Open to: All writers

“Once the work is done, it’s not yours anymore,” wrote Frank Chimero. “If the thing you make goes anywhere, it’s because other people carried it.” The choice of if, when, and how to share our work with others is a deeply personal decision, both terrifying and exhilarating. How do you get there? And once you're there, what do you… do?

This two-hour masterclass reframes publication as a vital and informative part of the writing practice, as opposed to rejection/acceptance roulette. How can our unique publication goals influence the rewriting process? How does the consideration of a wider audience take our work to the next level and when should we leave those (scary and often very loud) outside voices at the door? And how can we demystify the nuts-and-bolts of submitting—finding the right literary journals or publishing houses, writing a solid cover letter, connecting with editors—and get back to what we’re all here to do: carry each other’s stories.
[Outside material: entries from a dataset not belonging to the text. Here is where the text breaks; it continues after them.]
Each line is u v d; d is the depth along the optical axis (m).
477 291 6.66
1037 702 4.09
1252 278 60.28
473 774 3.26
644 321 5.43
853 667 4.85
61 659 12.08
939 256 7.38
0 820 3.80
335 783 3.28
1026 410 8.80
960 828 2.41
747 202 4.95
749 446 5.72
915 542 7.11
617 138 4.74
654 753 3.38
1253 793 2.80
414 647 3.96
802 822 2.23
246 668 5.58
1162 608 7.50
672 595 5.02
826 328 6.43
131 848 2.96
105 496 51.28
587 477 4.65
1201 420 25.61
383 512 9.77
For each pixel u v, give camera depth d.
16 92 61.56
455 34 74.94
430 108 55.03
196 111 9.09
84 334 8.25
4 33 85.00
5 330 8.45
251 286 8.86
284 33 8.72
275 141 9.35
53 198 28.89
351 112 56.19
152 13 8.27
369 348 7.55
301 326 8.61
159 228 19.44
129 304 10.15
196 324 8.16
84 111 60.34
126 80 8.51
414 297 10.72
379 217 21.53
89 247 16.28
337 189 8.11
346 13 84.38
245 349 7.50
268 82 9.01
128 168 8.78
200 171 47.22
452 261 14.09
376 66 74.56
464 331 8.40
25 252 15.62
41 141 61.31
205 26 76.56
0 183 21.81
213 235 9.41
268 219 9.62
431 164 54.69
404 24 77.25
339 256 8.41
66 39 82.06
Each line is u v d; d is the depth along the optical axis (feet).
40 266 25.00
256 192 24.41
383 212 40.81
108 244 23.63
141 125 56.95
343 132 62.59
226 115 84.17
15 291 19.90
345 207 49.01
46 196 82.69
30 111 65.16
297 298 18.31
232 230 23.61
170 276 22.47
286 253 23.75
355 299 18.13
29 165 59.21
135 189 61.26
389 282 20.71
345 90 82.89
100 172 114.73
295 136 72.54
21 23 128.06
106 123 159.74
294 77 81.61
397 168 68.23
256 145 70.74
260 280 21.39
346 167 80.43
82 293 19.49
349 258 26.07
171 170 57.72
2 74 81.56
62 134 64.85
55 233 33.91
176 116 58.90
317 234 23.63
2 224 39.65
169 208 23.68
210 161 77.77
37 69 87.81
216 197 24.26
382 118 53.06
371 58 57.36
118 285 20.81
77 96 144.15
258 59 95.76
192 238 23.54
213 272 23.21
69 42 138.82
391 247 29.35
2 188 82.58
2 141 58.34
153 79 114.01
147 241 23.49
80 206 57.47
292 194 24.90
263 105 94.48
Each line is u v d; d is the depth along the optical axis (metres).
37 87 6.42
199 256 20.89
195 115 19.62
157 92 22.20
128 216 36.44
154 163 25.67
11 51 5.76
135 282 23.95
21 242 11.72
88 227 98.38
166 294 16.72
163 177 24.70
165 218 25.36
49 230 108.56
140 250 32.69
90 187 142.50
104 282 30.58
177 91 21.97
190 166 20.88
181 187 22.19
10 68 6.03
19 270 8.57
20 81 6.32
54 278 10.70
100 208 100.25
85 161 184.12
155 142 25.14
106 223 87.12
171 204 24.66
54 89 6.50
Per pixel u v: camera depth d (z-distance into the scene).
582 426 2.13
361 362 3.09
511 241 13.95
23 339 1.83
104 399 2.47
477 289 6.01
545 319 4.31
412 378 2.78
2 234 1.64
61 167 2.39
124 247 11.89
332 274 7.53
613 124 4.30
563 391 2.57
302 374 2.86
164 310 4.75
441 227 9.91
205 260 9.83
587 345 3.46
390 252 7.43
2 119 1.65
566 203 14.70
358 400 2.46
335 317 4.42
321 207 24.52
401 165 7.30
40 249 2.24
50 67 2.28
Megan Stielstra is the author of three collections: Everyone Remain Calm, Once I Was Cool, and The Wrong Way to Save Your Life, the Nonfiction Book of the Year from the Chicago Review of Books. Her work appears in the Best American Essays, New York Times, The Believer, Poets & Writers, Tin House, Longreads, Guernica, LitHub, The Rumpus, and elsewhere. A longtime company member with 2nd Story, she has told stories for National Public Radio, the Museum of Contemporary Art, Steppenwolf Theatre, and regularly with the Paper Machete live news magazine at the Green Mill. She teaches creative nonfiction at Northwestern University and is an editor at Northwestern University Press.